** START OF SELECTED PASSAGE **
Four Evenings Discussion: Yaa Gyasi's Transcendent Kingdom
Four Evenings - Global Literary Encounters
Time:
6:00 pm
Presenter:
Dr. Tomas Matza, Professor of Anthropology at University of Pittsburgh
Location:
Zoom
Sponsored by:
Global Studies Center along with Osher Lifelong Learning Institute and Pittsburgh Arts & Lectures
Cost:
Free and Open to the Public w/ registration
Contact:
Maja Konitzer
Contact Email:
majab@pitt.edu

We are excited to continue our collaboration with the Pittsburgh Arts & Lectures "Ten Evenings" series. The Global Studies Center will be once again hosting "Four Evenings: Global Literary Encounters" pre-lecture discussions that put prominent world authors and their work in global perspective. The series is co-sponsored by the Osher Lifelong Learning Institute.
** END OF SELECTED PASSAGE **
** START OF RECORD EXTRACTS **
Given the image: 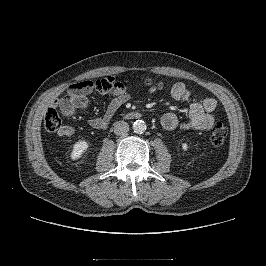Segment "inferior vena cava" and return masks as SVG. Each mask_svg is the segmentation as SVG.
<instances>
[{
  "instance_id": "1",
  "label": "inferior vena cava",
  "mask_w": 266,
  "mask_h": 266,
  "mask_svg": "<svg viewBox=\"0 0 266 266\" xmlns=\"http://www.w3.org/2000/svg\"><path fill=\"white\" fill-rule=\"evenodd\" d=\"M129 131V125L125 121H118L114 124V133L118 136L125 135Z\"/></svg>"
}]
</instances>
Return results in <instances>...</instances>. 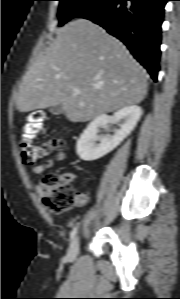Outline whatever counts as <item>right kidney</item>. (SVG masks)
Masks as SVG:
<instances>
[{
	"mask_svg": "<svg viewBox=\"0 0 180 299\" xmlns=\"http://www.w3.org/2000/svg\"><path fill=\"white\" fill-rule=\"evenodd\" d=\"M141 116L142 109L137 105L121 108L112 117L99 115L87 126L77 141L78 156L84 161H93L111 152L131 133ZM119 121H123V124L113 135H97L99 128ZM97 141L100 143L97 144Z\"/></svg>",
	"mask_w": 180,
	"mask_h": 299,
	"instance_id": "ca27d5eb",
	"label": "right kidney"
}]
</instances>
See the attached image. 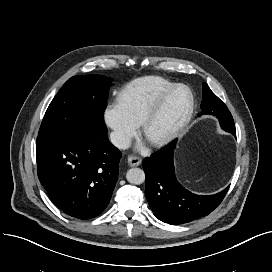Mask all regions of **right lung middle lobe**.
<instances>
[{
	"mask_svg": "<svg viewBox=\"0 0 272 272\" xmlns=\"http://www.w3.org/2000/svg\"><path fill=\"white\" fill-rule=\"evenodd\" d=\"M110 82V78L100 75L70 78L50 103L38 137L72 132L107 133L103 114Z\"/></svg>",
	"mask_w": 272,
	"mask_h": 272,
	"instance_id": "right-lung-middle-lobe-1",
	"label": "right lung middle lobe"
}]
</instances>
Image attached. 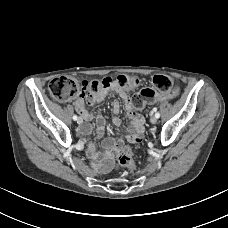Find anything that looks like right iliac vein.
<instances>
[{"label":"right iliac vein","mask_w":228,"mask_h":228,"mask_svg":"<svg viewBox=\"0 0 228 228\" xmlns=\"http://www.w3.org/2000/svg\"><path fill=\"white\" fill-rule=\"evenodd\" d=\"M82 122H83L82 118L79 117V118L77 119V123H78V124H81Z\"/></svg>","instance_id":"right-iliac-vein-1"}]
</instances>
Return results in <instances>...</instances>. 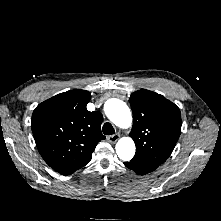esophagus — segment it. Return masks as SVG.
Returning <instances> with one entry per match:
<instances>
[{"label": "esophagus", "instance_id": "34e87169", "mask_svg": "<svg viewBox=\"0 0 221 221\" xmlns=\"http://www.w3.org/2000/svg\"><path fill=\"white\" fill-rule=\"evenodd\" d=\"M119 138H120L119 134H114V135L108 136L107 140L110 143L114 144V143H116L119 140Z\"/></svg>", "mask_w": 221, "mask_h": 221}]
</instances>
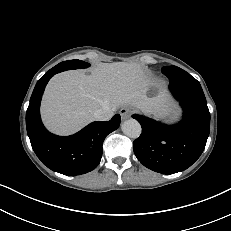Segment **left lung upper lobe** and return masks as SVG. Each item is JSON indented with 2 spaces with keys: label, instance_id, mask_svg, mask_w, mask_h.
Returning <instances> with one entry per match:
<instances>
[{
  "label": "left lung upper lobe",
  "instance_id": "obj_1",
  "mask_svg": "<svg viewBox=\"0 0 231 231\" xmlns=\"http://www.w3.org/2000/svg\"><path fill=\"white\" fill-rule=\"evenodd\" d=\"M175 67H176V66H175ZM171 68H174V66L164 67V68L162 69V71L167 70V69H171Z\"/></svg>",
  "mask_w": 231,
  "mask_h": 231
}]
</instances>
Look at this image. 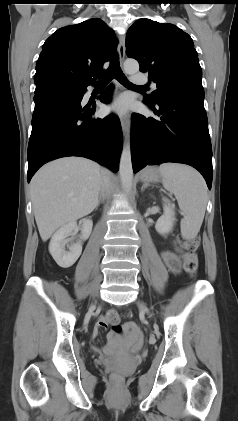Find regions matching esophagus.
Instances as JSON below:
<instances>
[{
  "label": "esophagus",
  "mask_w": 238,
  "mask_h": 421,
  "mask_svg": "<svg viewBox=\"0 0 238 421\" xmlns=\"http://www.w3.org/2000/svg\"><path fill=\"white\" fill-rule=\"evenodd\" d=\"M118 55H119V60L122 63L124 61L125 58V36L124 35H119L118 36ZM121 126H122V130L124 133V136L127 138L130 132V122L129 119L127 117H122L121 118Z\"/></svg>",
  "instance_id": "34e87169"
}]
</instances>
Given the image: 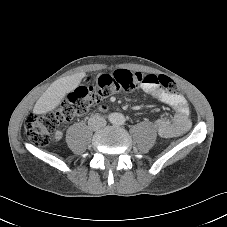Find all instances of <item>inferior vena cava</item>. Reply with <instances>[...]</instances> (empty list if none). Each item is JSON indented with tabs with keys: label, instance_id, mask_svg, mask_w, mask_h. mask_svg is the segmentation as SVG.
<instances>
[{
	"label": "inferior vena cava",
	"instance_id": "obj_1",
	"mask_svg": "<svg viewBox=\"0 0 227 227\" xmlns=\"http://www.w3.org/2000/svg\"><path fill=\"white\" fill-rule=\"evenodd\" d=\"M88 125L93 130H98L106 125V120L100 115H94L88 120Z\"/></svg>",
	"mask_w": 227,
	"mask_h": 227
}]
</instances>
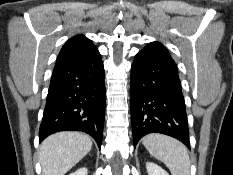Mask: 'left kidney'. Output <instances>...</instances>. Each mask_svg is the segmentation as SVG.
<instances>
[{
	"instance_id": "5707ae66",
	"label": "left kidney",
	"mask_w": 233,
	"mask_h": 175,
	"mask_svg": "<svg viewBox=\"0 0 233 175\" xmlns=\"http://www.w3.org/2000/svg\"><path fill=\"white\" fill-rule=\"evenodd\" d=\"M148 175H169L164 169L152 162L146 163Z\"/></svg>"
}]
</instances>
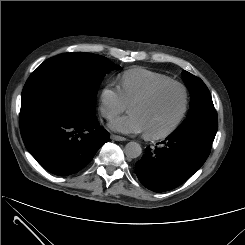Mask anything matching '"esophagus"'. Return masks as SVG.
<instances>
[{
  "label": "esophagus",
  "mask_w": 245,
  "mask_h": 245,
  "mask_svg": "<svg viewBox=\"0 0 245 245\" xmlns=\"http://www.w3.org/2000/svg\"><path fill=\"white\" fill-rule=\"evenodd\" d=\"M110 138L112 140H115V141H126L127 140L125 137H122V136H119V135H115V134H111Z\"/></svg>",
  "instance_id": "1"
}]
</instances>
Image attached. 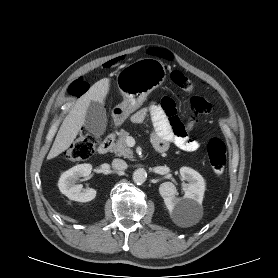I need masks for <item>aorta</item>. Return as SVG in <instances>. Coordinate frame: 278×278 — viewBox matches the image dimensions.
I'll return each mask as SVG.
<instances>
[{
    "label": "aorta",
    "mask_w": 278,
    "mask_h": 278,
    "mask_svg": "<svg viewBox=\"0 0 278 278\" xmlns=\"http://www.w3.org/2000/svg\"><path fill=\"white\" fill-rule=\"evenodd\" d=\"M133 181L136 184H143L147 179V173L143 168H138L133 173Z\"/></svg>",
    "instance_id": "1"
}]
</instances>
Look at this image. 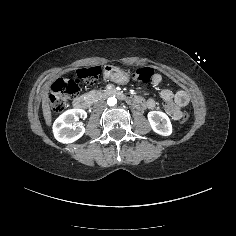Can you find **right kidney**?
Here are the masks:
<instances>
[{"mask_svg": "<svg viewBox=\"0 0 236 236\" xmlns=\"http://www.w3.org/2000/svg\"><path fill=\"white\" fill-rule=\"evenodd\" d=\"M82 109H71L59 116L53 124V134L57 141L63 144H71L79 140L85 133V127L75 126L76 121L86 117Z\"/></svg>", "mask_w": 236, "mask_h": 236, "instance_id": "ca27d5eb", "label": "right kidney"}]
</instances>
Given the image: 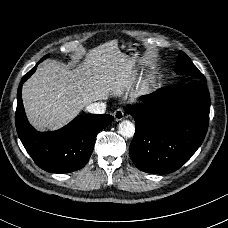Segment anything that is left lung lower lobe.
<instances>
[{
	"mask_svg": "<svg viewBox=\"0 0 228 228\" xmlns=\"http://www.w3.org/2000/svg\"><path fill=\"white\" fill-rule=\"evenodd\" d=\"M130 106L135 135L129 148L135 166L168 174L180 168L202 144L209 123L210 95L203 82L172 85Z\"/></svg>",
	"mask_w": 228,
	"mask_h": 228,
	"instance_id": "obj_1",
	"label": "left lung lower lobe"
}]
</instances>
** END OF RECORD EXTRACTS **
▸ **TASKS TO PERFORM**:
1. In the event listing, reproduce word for word the stretch starting with "We are excited" and going on through "Lifelong Learning Institute.".
2. Answer these questions from the event listing:
(a) Who is the presenter?
(b) Where is the discussion held?
(c) What does it cost to attend?
Rely only on the event listing to respond.

▸ **SOLUTIONS IN ORDER**:
1.
We are excited to continue our collaboration with the Pittsburgh Arts & Lectures "Ten Evenings" series. The Global Studies Center will be once again hosting "Four Evenings: Global Literary Encounters" pre-lecture discussions that put prominent world authors and their work in global perspective. The series is co-sponsored by the Osher Lifelong Learning Institute.

2.
(a) Dr. Tomas Matza, Professor of Anthropology at University of Pittsburgh
(b) Zoom
(c) It is free and open to the public with registration.